- **YOUR OBJECTIVE**
Would you write out the whole listing below exactly as given?
(DATA FOR PROCESSING)
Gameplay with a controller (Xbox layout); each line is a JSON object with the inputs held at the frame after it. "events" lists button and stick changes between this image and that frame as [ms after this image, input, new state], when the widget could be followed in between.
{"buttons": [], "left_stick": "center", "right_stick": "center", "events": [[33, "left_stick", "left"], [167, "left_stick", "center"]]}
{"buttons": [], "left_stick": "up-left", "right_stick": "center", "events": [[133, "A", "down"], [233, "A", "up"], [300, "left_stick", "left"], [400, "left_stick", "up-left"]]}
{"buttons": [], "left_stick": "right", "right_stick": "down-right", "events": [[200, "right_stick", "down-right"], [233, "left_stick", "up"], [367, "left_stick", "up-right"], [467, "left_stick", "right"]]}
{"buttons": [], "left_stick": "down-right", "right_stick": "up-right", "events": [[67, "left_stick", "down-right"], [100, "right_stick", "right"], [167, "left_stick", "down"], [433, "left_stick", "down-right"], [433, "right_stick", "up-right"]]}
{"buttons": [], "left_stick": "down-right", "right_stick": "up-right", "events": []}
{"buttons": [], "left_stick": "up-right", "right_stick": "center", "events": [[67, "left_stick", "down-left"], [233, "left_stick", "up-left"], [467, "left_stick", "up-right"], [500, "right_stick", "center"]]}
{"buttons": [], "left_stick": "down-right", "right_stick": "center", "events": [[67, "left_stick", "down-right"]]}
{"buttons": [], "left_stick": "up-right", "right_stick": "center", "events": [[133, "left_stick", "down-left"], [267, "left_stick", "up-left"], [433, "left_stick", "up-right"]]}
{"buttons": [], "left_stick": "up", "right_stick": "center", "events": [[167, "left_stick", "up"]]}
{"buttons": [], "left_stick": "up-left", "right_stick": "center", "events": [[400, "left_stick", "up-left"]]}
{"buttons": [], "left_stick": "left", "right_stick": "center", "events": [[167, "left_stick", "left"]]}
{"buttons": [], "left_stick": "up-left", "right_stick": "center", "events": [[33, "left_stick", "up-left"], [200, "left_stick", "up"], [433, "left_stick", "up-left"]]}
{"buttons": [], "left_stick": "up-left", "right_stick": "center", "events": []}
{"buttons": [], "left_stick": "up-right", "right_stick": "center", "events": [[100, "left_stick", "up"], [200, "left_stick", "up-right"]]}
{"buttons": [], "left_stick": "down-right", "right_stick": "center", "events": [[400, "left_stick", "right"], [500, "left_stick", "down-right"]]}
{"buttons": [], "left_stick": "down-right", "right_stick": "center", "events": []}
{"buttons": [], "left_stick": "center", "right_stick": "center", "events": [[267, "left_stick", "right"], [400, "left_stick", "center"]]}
(End DATA FOR PROCESSING)
- **RESULT OF THIS TASK**
Gameplay with a controller (Xbox layout); each line is a JSON object with the inputs held at the frame after it. "events" lists button and stick changes between this image and that frame as [ms after this image, input, new state], when the widget could be followed in between.
{"buttons": [], "left_stick": "center", "right_stick": "center", "events": [[33, "left_stick", "left"], [167, "left_stick", "center"]]}
{"buttons": [], "left_stick": "up-left", "right_stick": "center", "events": [[133, "A", "down"], [233, "A", "up"], [300, "left_stick", "left"], [400, "left_stick", "up-left"]]}
{"buttons": [], "left_stick": "right", "right_stick": "down-right", "events": [[200, "right_stick", "down-right"], [233, "left_stick", "up"], [367, "left_stick", "up-right"], [467, "left_stick", "right"]]}
{"buttons": [], "left_stick": "down-right", "right_stick": "up-right", "events": [[67, "left_stick", "down-right"], [100, "right_stick", "right"], [167, "left_stick", "down"], [433, "left_stick", "down-right"], [433, "right_stick", "up-right"]]}
{"buttons": [], "left_stick": "down-right", "right_stick": "up-right", "events": []}
{"buttons": [], "left_stick": "up-right", "right_stick": "center", "events": [[67, "left_stick", "down-left"], [233, "left_stick", "up-left"], [467, "left_stick", "up-right"], [500, "right_stick", "center"]]}
{"buttons": [], "left_stick": "down-right", "right_stick": "center", "events": [[67, "left_stick", "down-right"]]}
{"buttons": [], "left_stick": "up-right", "right_stick": "center", "events": [[133, "left_stick", "down-left"], [267, "left_stick", "up-left"], [433, "left_stick", "up-right"]]}
{"buttons": [], "left_stick": "up", "right_stick": "center", "events": [[167, "left_stick", "up"]]}
{"buttons": [], "left_stick": "up-left", "right_stick": "center", "events": [[400, "left_stick", "up-left"]]}
{"buttons": [], "left_stick": "left", "right_stick": "center", "events": [[167, "left_stick", "left"]]}
{"buttons": [], "left_stick": "up-left", "right_stick": "center", "events": [[33, "left_stick", "up-left"], [200, "left_stick", "up"], [433, "left_stick", "up-left"]]}
{"buttons": [], "left_stick": "up-left", "right_stick": "center", "events": []}
{"buttons": [], "left_stick": "up-right", "right_stick": "center", "events": [[100, "left_stick", "up"], [200, "left_stick", "up-right"]]}
{"buttons": [], "left_stick": "down-right", "right_stick": "center", "events": [[400, "left_stick", "right"], [500, "left_stick", "down-right"]]}
{"buttons": [], "left_stick": "down-right", "right_stick": "center", "events": []}
{"buttons": [], "left_stick": "center", "right_stick": "center", "events": [[267, "left_stick", "right"], [400, "left_stick", "center"]]}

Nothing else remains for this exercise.